▸ Reading passage
-=-=-=-=-

One afternoon while I was navigating the clogged freeways of Phoenix, a fierce argument erupted in the back of my car.
“Of course the chimichanga was invented in Tucson!” yelled one Tucsonan.
“No way,” replied the Phoenix native. “I am positive it’s from south Phoenix.”
“Perhaps it’s from Mexico?” chimed in an ever-neutral Illinois transplant in the front passenger seat.
I sat behind the driver’s wheel lost in thought, stumped by our chimichanga standoff. What is essentially a fried burrito was a staple of the restaurants I grew up with in Tucson. If not listed as a direct menu item, you could always request that your “bean and cheese” or “carne asada” be deep-fried. I had always assumed that, like tacos, enchiladas, or any other heralded tortilla-based platter, the chimichanga came from south of the border. However, my fellow Tucsonan adamantly claimed otherwise: The chimichanga was an American creation, boasting the best of both nations—the eclectic fixings and convenient shape of the Mexican burrito and the deep-fried exterior of American comfort foods. In her telling, the chimichanga was our state’s answer to Tex-Mex and New Mexican cuisine next door—another example of borderlands fusion.
The more I contemplated the chimichanga, the more it came to symbolize my home city. First a Spanish missionary outpost and later an outright Mexican town, Tucson has never forgotten its Hispanic core. Spanish words are found in street names, billboards, and food menus across the city. Tucson is even home to the longest-running mariachi festival outside of Mexico. From the outside, the fried burrito that is Tucson has the appearance of many other southwest American cities; however, its insides are more Mexican than most.
Even though I grew up in a thoroughly “gringo” household, I, like all the Tucsonans I know, feel a deep kinship with America’s southern neighbor. As long as I can remember, chips and salsa were the de facto snack at our place; Mexican food was the only cuisine that all family members would agree to eat. It was no coincidence that, in a family of runners, our favorite annual bonding event was the Tucson Cinco de Mayo 10K road race, which boasts an all-you-can-eat spread of five different burritos at the finish line. And so, the thought of the chimichanga being a Tucson original, a testament to the genius of the American culinary melting pot, was exciting. I set out to investigate.
Being a tech-savvy and lazy millennial, I started, naturally, with Wikipedia. The first line of the webpage regarding the history of the food mirrored the argument from my car: “Debate over the origins of the chimichanga is ongoing.” My heart sank. Numerous Mexican and Mexican-American grandparents were trying to take credit for the original recipe. One section asserted that the chimichanga was invented in Phoenix in 1946, following a cooking experiment by Woody Johnson, founder of the still-thriving Macayo’s restaurants.

-=-=-=-=-

▸ Records supplied
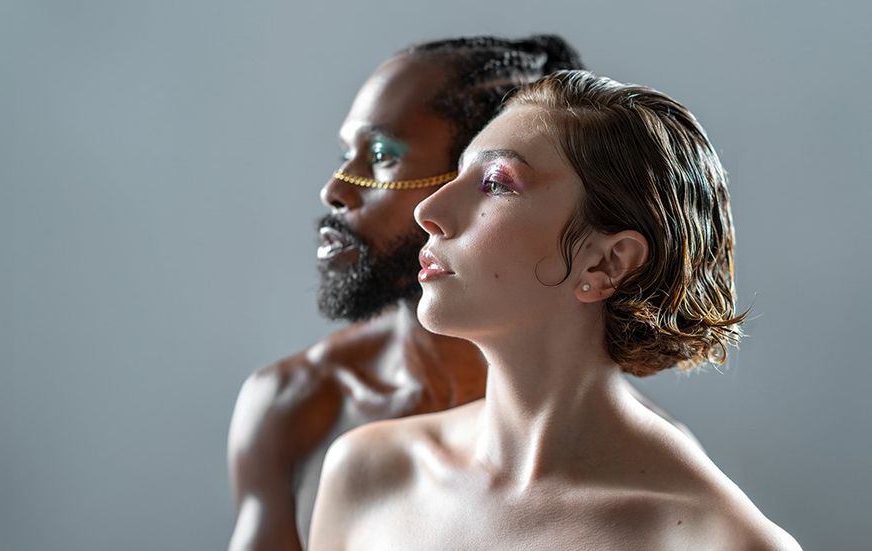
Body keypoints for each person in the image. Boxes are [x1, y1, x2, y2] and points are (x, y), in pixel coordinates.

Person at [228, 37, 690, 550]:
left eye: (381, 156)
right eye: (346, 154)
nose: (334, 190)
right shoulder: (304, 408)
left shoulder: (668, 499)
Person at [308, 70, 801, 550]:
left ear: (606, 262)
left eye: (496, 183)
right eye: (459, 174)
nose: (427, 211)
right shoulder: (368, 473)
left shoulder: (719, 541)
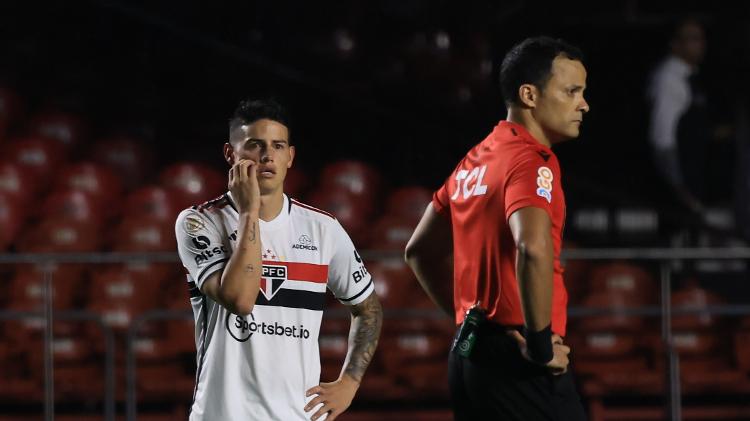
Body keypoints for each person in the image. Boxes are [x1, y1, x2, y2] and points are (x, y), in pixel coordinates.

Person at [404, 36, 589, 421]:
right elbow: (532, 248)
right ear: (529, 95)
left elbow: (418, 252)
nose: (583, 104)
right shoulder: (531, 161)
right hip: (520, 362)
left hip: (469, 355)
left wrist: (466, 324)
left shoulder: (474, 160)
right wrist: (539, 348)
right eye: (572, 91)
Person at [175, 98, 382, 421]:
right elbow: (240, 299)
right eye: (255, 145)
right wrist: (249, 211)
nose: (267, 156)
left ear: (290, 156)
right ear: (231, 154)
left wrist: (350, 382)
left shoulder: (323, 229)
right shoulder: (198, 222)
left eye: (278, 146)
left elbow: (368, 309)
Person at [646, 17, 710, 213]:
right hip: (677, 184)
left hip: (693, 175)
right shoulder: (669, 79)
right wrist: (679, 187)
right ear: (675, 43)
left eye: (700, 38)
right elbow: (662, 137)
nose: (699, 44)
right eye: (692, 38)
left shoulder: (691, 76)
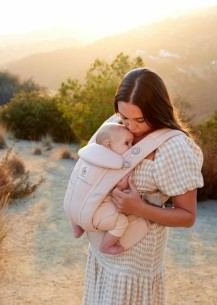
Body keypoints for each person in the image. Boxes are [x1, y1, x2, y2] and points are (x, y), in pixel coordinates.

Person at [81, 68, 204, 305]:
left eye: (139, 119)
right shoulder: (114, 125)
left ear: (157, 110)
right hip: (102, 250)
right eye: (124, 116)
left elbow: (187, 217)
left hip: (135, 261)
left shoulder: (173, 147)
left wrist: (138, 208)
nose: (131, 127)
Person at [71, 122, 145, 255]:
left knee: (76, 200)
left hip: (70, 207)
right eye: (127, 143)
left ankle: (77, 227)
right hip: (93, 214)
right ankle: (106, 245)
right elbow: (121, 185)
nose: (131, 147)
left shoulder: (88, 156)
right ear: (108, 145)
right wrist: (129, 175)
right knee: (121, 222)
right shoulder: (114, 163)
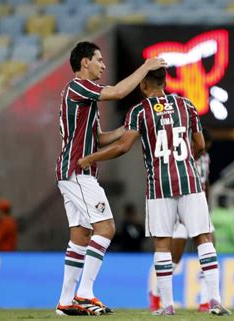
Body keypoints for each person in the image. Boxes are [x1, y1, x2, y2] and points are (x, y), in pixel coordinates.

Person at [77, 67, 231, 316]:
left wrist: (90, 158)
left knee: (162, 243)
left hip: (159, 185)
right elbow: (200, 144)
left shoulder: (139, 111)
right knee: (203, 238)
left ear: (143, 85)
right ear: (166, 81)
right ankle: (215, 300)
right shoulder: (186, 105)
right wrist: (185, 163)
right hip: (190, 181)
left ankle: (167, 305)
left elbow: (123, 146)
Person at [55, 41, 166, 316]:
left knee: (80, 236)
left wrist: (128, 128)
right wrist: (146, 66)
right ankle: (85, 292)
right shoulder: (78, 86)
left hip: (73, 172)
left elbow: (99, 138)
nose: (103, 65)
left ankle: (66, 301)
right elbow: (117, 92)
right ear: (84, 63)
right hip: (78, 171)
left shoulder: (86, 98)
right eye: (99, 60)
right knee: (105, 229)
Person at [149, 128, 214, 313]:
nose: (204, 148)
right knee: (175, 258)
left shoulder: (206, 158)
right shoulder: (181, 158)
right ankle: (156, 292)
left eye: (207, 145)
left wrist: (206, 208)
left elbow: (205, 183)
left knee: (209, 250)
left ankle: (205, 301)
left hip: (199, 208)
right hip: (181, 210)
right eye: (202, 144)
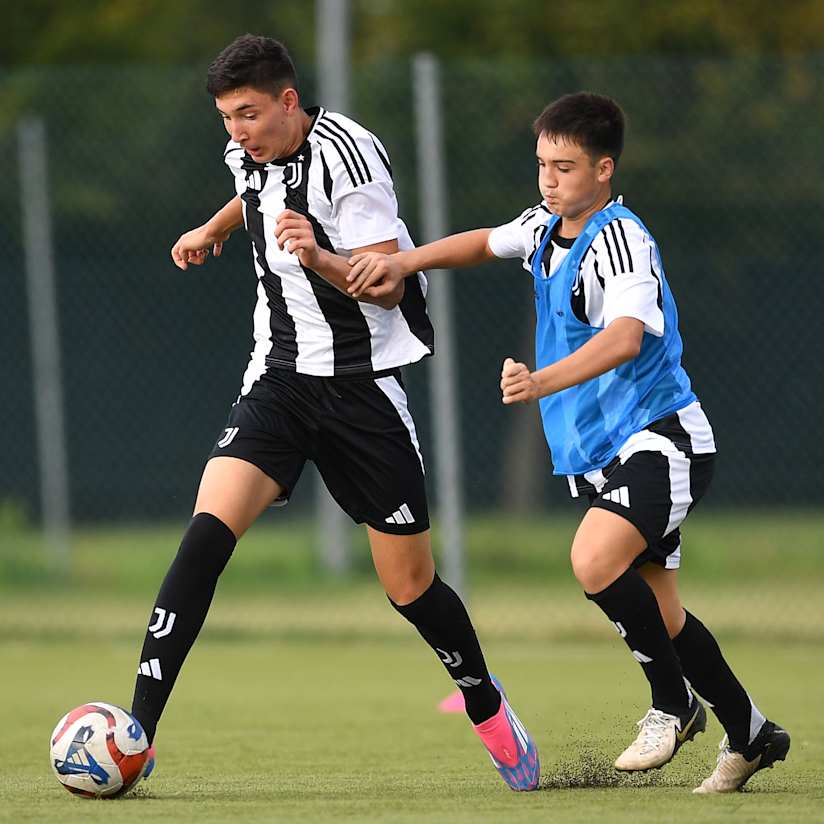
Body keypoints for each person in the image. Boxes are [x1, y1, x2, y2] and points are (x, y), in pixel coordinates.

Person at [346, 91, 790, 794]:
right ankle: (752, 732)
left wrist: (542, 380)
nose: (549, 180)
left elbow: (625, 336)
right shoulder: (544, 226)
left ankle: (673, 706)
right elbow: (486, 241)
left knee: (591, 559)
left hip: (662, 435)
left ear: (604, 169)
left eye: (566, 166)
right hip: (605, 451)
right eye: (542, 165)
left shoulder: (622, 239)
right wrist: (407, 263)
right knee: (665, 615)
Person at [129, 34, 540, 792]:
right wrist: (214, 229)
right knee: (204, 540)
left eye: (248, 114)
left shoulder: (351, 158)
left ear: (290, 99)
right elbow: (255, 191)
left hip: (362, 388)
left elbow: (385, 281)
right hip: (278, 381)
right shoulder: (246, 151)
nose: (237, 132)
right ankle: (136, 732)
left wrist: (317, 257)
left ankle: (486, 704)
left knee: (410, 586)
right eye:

-=-=-=-=-

▸ Work request 1
Answer these questions about the chimichanga essay.
(a) What festival does Tucson host, according to the essay?
(b) Which event was the family's favorite annual bonding event?
(c) According to the Wikipedia section, in what city and year was the chimichanga invented?
▸ Work request 2
Pick up the chimichanga essay after its final sentence and write the next stretch of it in the same first-person voice.

▸ Expected answer 1
(a) Tucson is home to the longest-running mariachi festival outside of Mexico.
(b) It was the Tucson Cinco de Mayo 10K road race.
(c) The section says it was invented in Phoenix in 1946.

▸ Expected answer 2
Multiple other sources attributed the origin of the chimichanga to Tucson’s El Charro Café, the nation’s oldest Mexican restaurant in operation by the same family. As the El Charro nativity tale goes, the chimichanga and its curious name were born shortly after Monica Flin opened the restaurant in 1922. One afternoon, Tia Monica was frying taco shells and accidentally knocked a nearby burrito into the hot oil. When the burning liquid splashed onto her body, Tia Monica let out a common Spanish expletive that she barely managed to censor in the presence of her nephews to “Chi … michanga.” (Think back to when your mother would burn her hand on the stove and yell “Fuuuuu … dge!”) One accidentally crisped burrito and one cleverly curtailed cuss word later, the chimichanga became a new favorite in Tia Monica’s culinary arsenal.
I decided to do some sleuthing of my own on a trip to visit my family in Tucson. I dragged my parents and sister into the heart of south Tucson to visit one of the city’s star Mexican establishments: Mi Nidito. On its walls, Mi Nidito proudly displays signed photographs of visits from President Bill Clinton, Secretary of State Madeleine Albright, and celebrities like William Shatner, Linda Ronstadt, and Enrique Iglesias. Sadly, the Saturday night we went out, Mi Nidito’s wait line wrapped around the block. With our stomachs grumbling, we settled for dinner at a lesser-known but nonetheless stellar establishment down the street, Los Portales. After a bountiful dinner with many rounds of chips and margaritas, I spoke to the restaurant’s night manager, Celia Gongora, who was born and raised in the northern Mexican state of Sonora. Regarding the legacy of the fried burrito, she said that chimichangas are undoubtedly from Mexico.
“I grew up eating chimichangas as a young girl in Sonora,” she recalled. “The chimichangas in Mexico are smaller than the ones here, but they have definitely been around longer.”
Later conversations I had with other Mexico natives backed up the manager’s assertion, but the claims seemed more emotional than evidence-based.
“There is no way any American could create something as tasty as the chimichanga,” one Mexican friend stated, as if to end the discussion.
Confused and desperate for an authoritative opinion on at least the national ancestry of chimichangas, I called the Mexican consulate in Tucson. I spoke with a Mexican diplomat, Jonathan Granados Muñoz, whose job presumably entails more than fielding random phone queries from Anglo Mexicophiles. When I asked him about the food’s origin, he responded rather diplomatically, “I think it is a Mexican-American fusion dish.” He continued to explain that, while he thought the first chimichanga probably came from northern Mexico, he believed that the dish had risen to fame through its American variants.
So even Mexican diplomats posted in Arizona were willing to concede that, though the dish likely originated in Mexico, it was the U.S. that had most vocally adopted the food as its own, in a fashion not unlike America’s enthusiastic embrace of the Cinco de Mayo holiday. Regardless of its original Mexican sourcing, the chimichanga has become emblematic of the blending of cultural traditions that marks American food as a distinctly fusion cuisine.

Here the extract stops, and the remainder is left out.